Put every line of the items below into a JSON list of strings, one string per line, with blank lines omitted. Leave the pictures out of the list.

_ _ _ _

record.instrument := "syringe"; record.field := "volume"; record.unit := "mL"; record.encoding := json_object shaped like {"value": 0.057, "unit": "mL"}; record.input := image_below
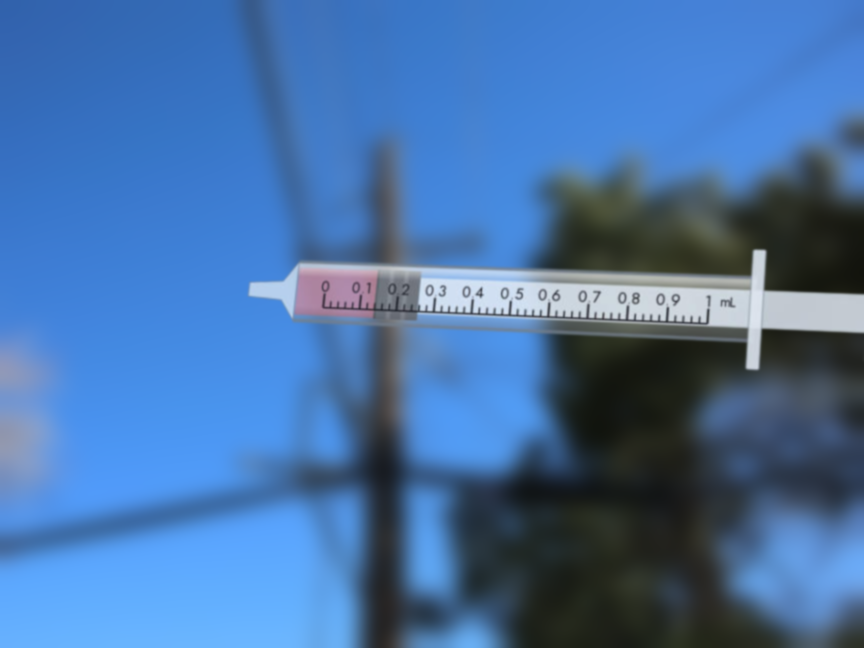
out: {"value": 0.14, "unit": "mL"}
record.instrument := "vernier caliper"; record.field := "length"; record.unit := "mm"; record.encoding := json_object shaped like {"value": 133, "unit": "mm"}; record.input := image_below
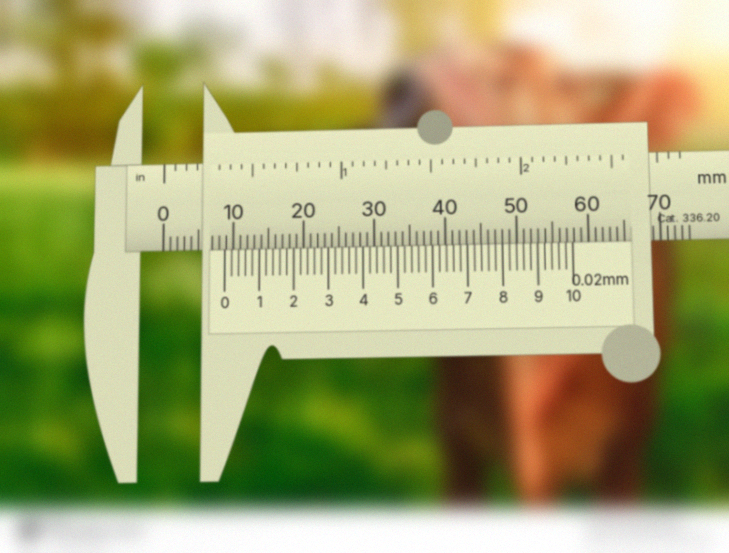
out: {"value": 8.8, "unit": "mm"}
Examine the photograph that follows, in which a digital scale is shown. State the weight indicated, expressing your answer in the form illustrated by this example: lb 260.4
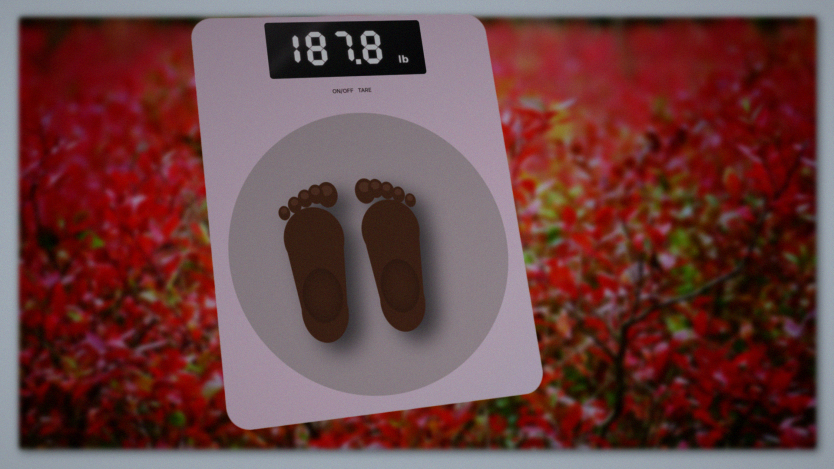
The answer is lb 187.8
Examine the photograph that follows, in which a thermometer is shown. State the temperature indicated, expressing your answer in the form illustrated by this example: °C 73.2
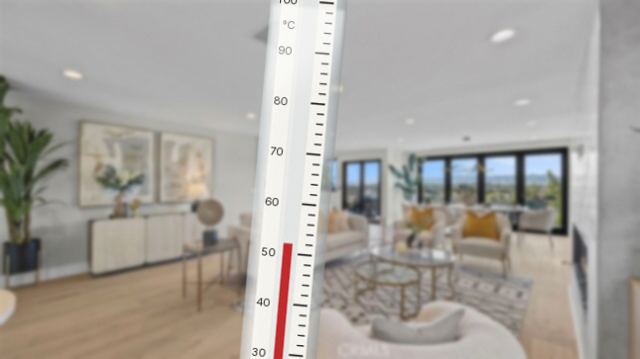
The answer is °C 52
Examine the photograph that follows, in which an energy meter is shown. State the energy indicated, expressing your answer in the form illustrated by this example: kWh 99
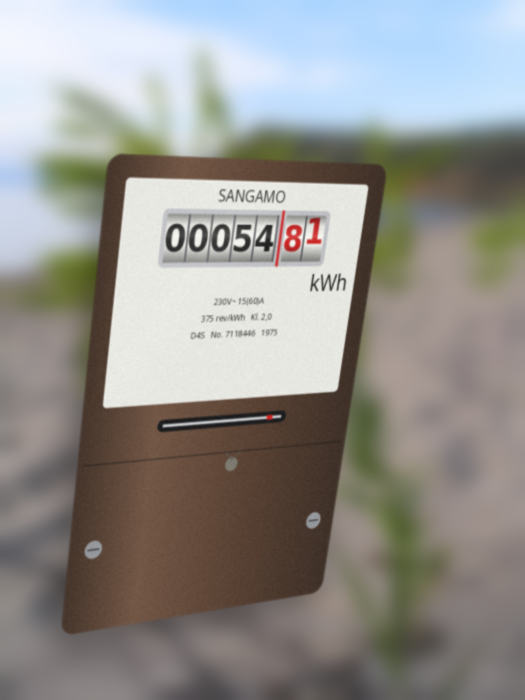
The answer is kWh 54.81
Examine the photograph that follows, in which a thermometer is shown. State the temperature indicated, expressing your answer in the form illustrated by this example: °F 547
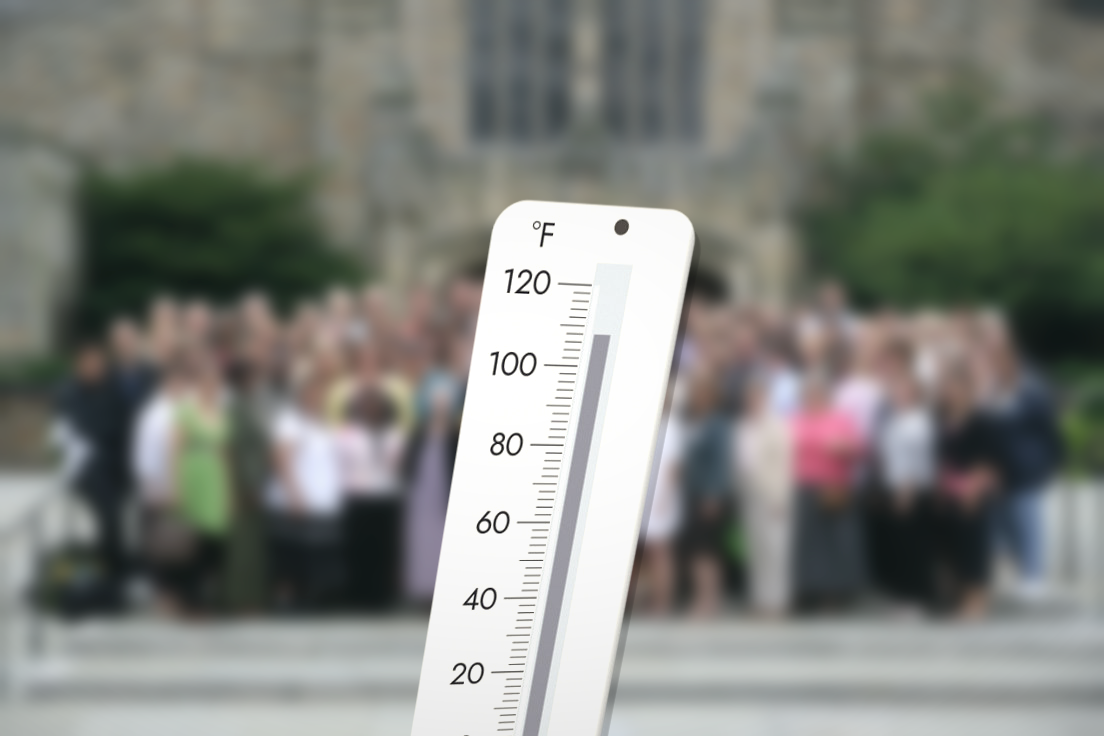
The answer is °F 108
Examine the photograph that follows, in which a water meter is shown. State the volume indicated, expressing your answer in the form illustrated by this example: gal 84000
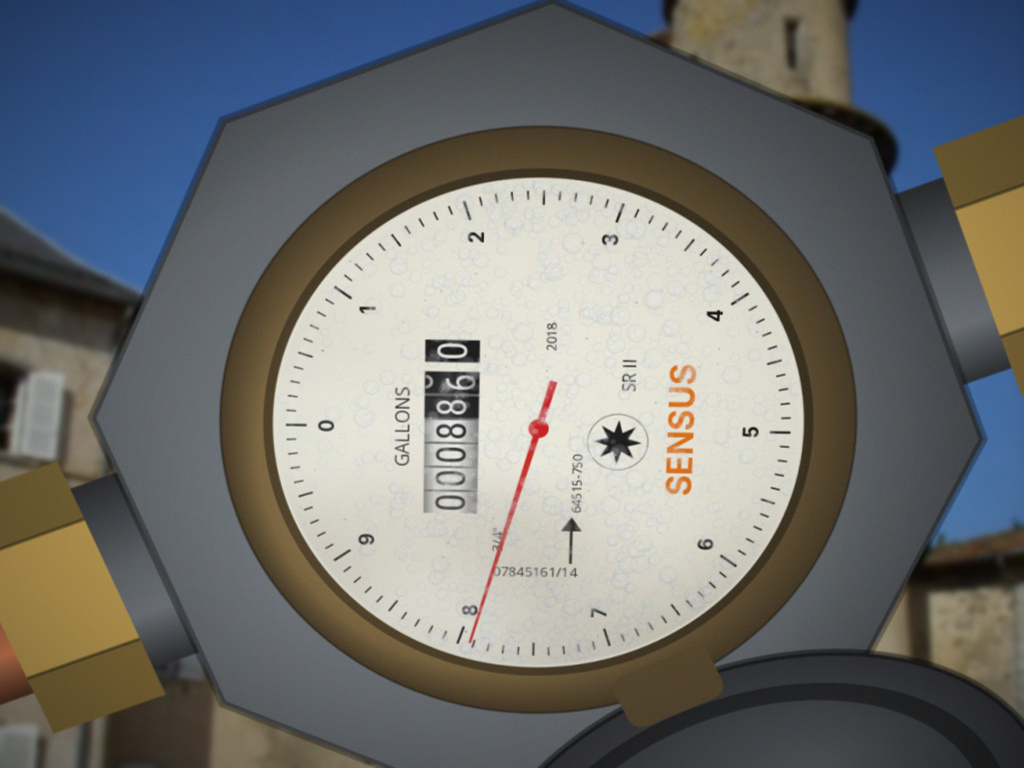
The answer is gal 8857.9
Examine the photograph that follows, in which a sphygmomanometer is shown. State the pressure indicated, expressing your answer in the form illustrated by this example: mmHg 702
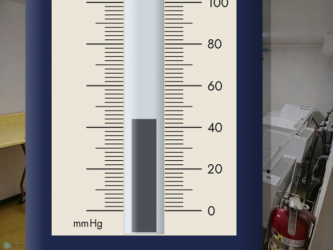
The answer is mmHg 44
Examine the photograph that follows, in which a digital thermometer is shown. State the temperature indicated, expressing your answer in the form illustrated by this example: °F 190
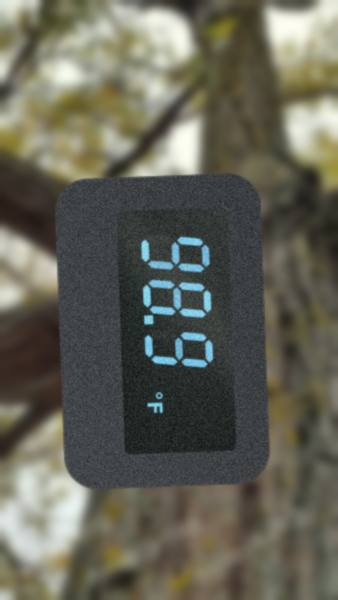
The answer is °F 98.9
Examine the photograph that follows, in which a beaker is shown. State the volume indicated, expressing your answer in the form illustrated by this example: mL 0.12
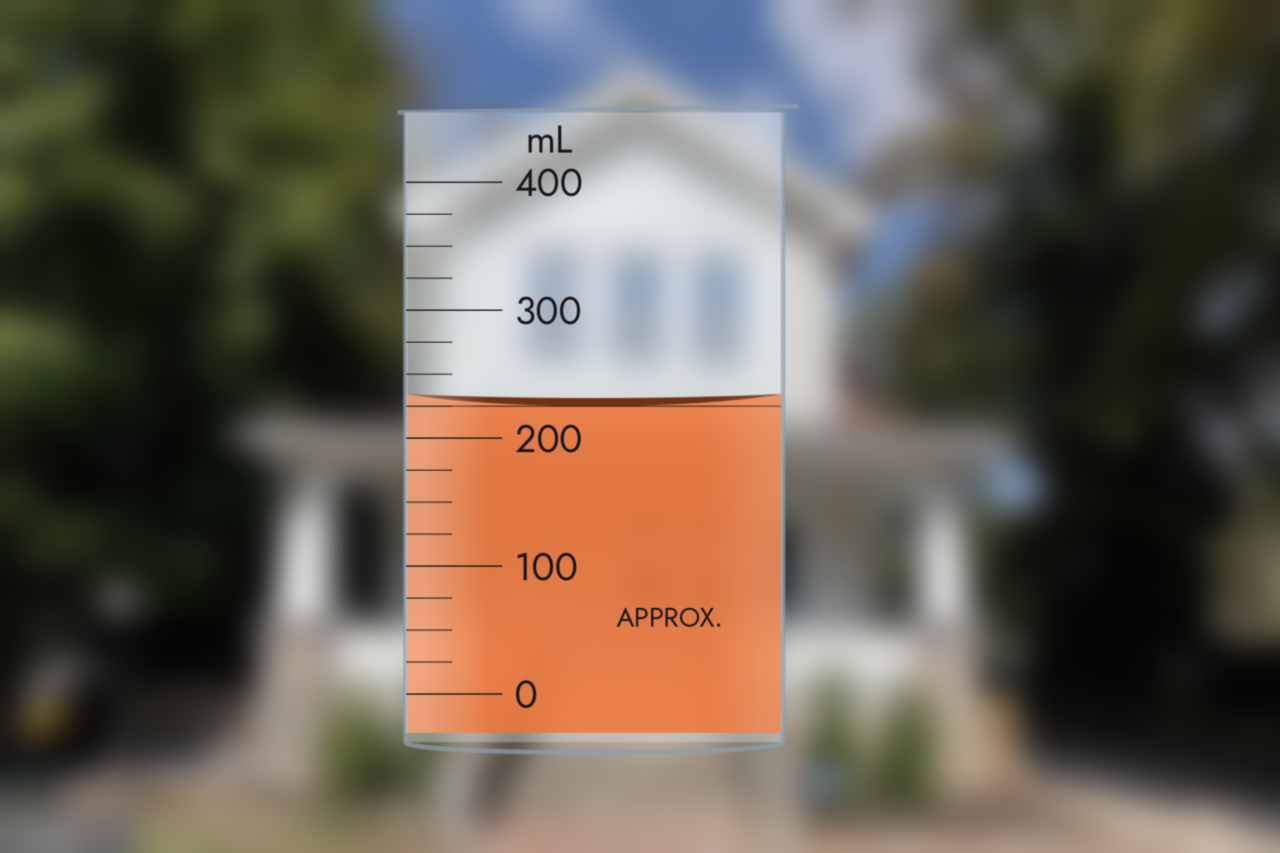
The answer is mL 225
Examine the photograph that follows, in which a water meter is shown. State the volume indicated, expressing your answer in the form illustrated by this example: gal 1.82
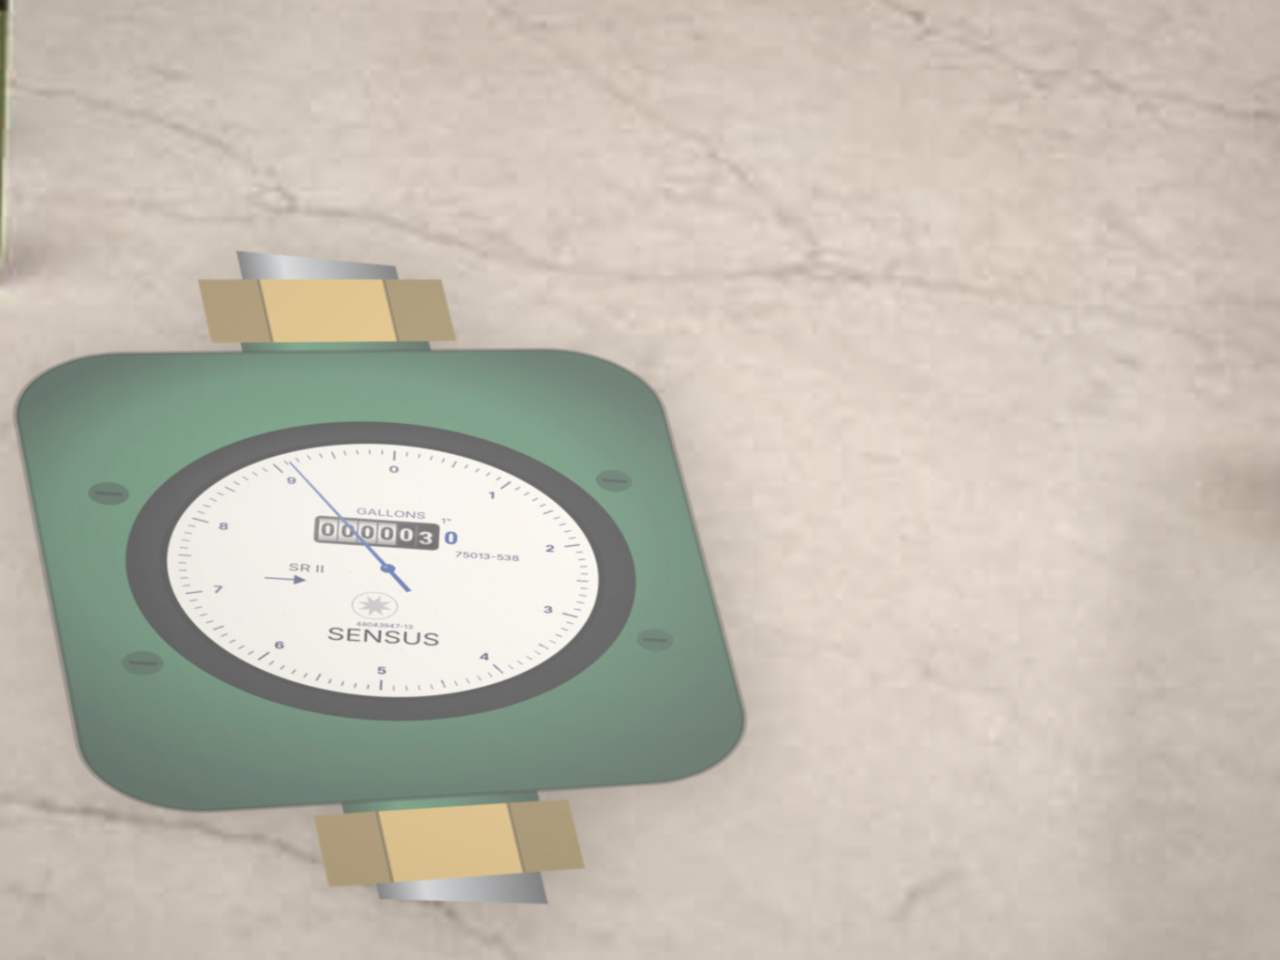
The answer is gal 29.1
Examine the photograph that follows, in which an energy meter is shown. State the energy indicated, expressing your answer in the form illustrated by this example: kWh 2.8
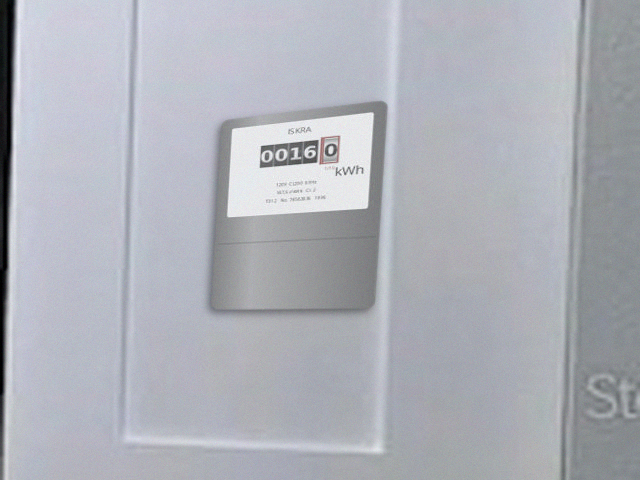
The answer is kWh 16.0
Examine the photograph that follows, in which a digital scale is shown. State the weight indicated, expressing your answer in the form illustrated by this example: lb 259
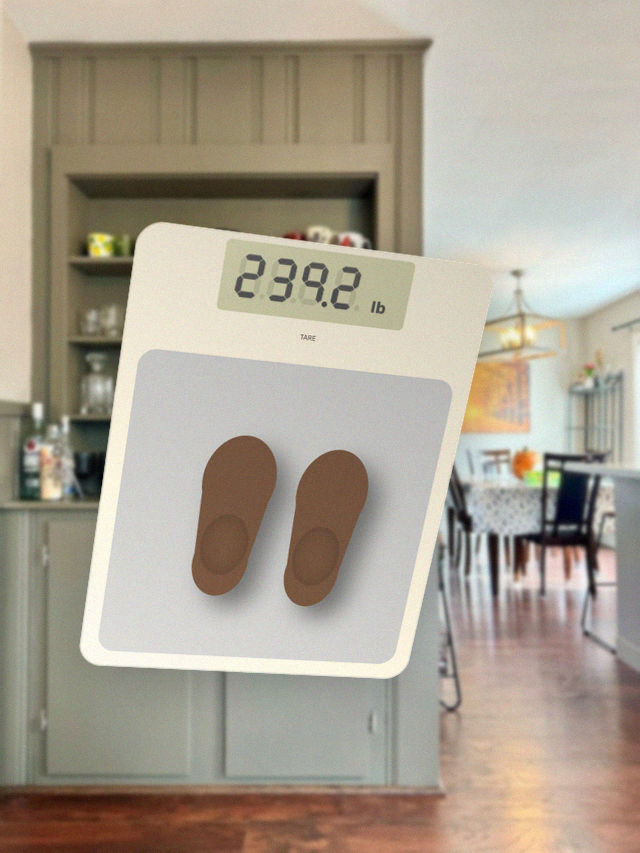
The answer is lb 239.2
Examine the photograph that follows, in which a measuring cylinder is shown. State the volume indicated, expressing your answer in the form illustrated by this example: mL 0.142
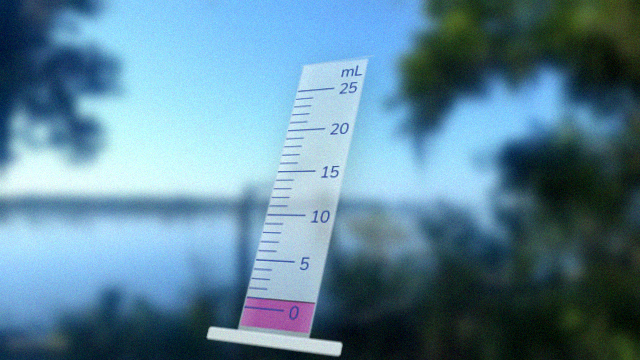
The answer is mL 1
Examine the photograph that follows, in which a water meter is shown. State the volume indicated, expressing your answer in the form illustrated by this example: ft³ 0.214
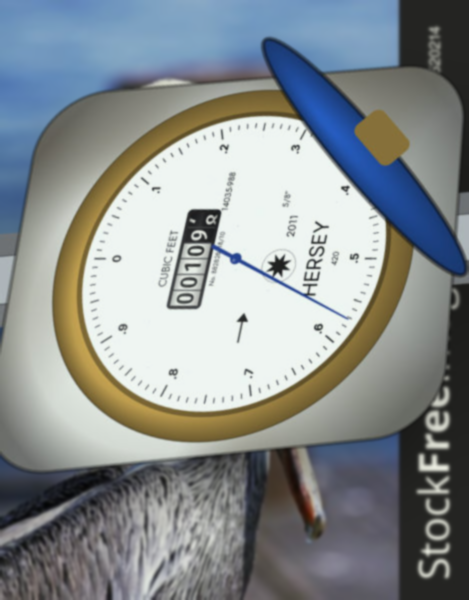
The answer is ft³ 1097.57
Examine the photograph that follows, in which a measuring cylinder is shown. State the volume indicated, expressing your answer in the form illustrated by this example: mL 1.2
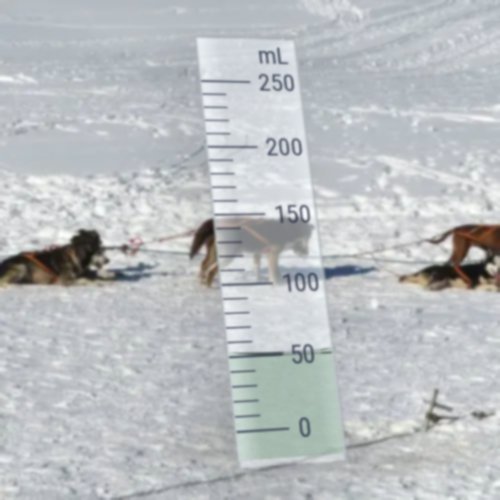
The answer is mL 50
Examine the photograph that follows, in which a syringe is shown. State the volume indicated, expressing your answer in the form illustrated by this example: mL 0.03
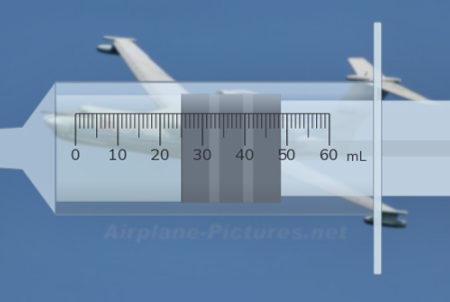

_ _ _ _

◆ **Exercise response**
[
  "record.instrument := \"syringe\"; record.field := \"volume\"; record.unit := \"mL\"; record.encoding := json_object shaped like {\"value\": 0.057, \"unit\": \"mL\"}; record.input := image_below",
  "out: {\"value\": 0.14, \"unit\": \"mL\"}",
  "record.instrument := \"vernier caliper\"; record.field := \"length\"; record.unit := \"mm\"; record.encoding := json_object shaped like {\"value\": 133, \"unit\": \"mm\"}; record.input := image_below",
  "out: {\"value\": 8.8, \"unit\": \"mm\"}",
  "Examine the photograph that follows, in which a digital scale is shown. State the weight indicated, expressing your answer in the form illustrated by this example: lb 260.4",
  "The answer is lb 187.8",
  "Examine the photograph that follows, in which a thermometer is shown. State the temperature indicated, expressing your answer in the form illustrated by this example: °C 73.2",
  "The answer is °C 52",
  "Examine the photograph that follows, in which an energy meter is shown. State the energy indicated, expressing your answer in the form illustrated by this example: kWh 99",
  "The answer is kWh 54.81",
  "Examine the photograph that follows, in which a thermometer is shown. State the temperature indicated, expressing your answer in the form illustrated by this example: °F 547",
  "The answer is °F 108",
  "Examine the photograph that follows, in which a water meter is shown. State the volume indicated, expressing your answer in the form illustrated by this example: gal 84000",
  "The answer is gal 8857.9",
  "Examine the photograph that follows, in which a sphygmomanometer is shown. State the pressure indicated, expressing your answer in the form illustrated by this example: mmHg 702",
  "The answer is mmHg 44",
  "Examine the photograph that follows, in which a digital thermometer is shown. State the temperature indicated, expressing your answer in the form illustrated by this example: °F 190",
  "The answer is °F 98.9",
  "Examine the photograph that follows, in which a beaker is shown. State the volume indicated, expressing your answer in the form illustrated by this example: mL 0.12",
  "The answer is mL 225",
  "Examine the photograph that follows, in which a water meter is shown. State the volume indicated, expressing your answer in the form illustrated by this example: gal 1.82",
  "The answer is gal 29.1",
  "Examine the photograph that follows, in which an energy meter is shown. State the energy indicated, expressing your answer in the form illustrated by this example: kWh 2.8",
  "The answer is kWh 16.0",
  "Examine the photograph that follows, in which a digital scale is shown. State the weight indicated, expressing your answer in the form illustrated by this example: lb 259",
  "The answer is lb 239.2",
  "Examine the photograph that follows, in which a measuring cylinder is shown. State the volume indicated, expressing your answer in the form illustrated by this example: mL 0.142",
  "The answer is mL 1",
  "Examine the photograph that follows, in which a water meter is shown. State the volume indicated, expressing your answer in the form illustrated by this example: ft³ 0.214",
  "The answer is ft³ 1097.57",
  "Examine the photograph that follows, in which a measuring cylinder is shown. State the volume indicated, expressing your answer in the form illustrated by this example: mL 1.2",
  "The answer is mL 50",
  "Examine the photograph that follows, in which a syringe is shown. State the volume indicated, expressing your answer in the form illustrated by this example: mL 0.03"
]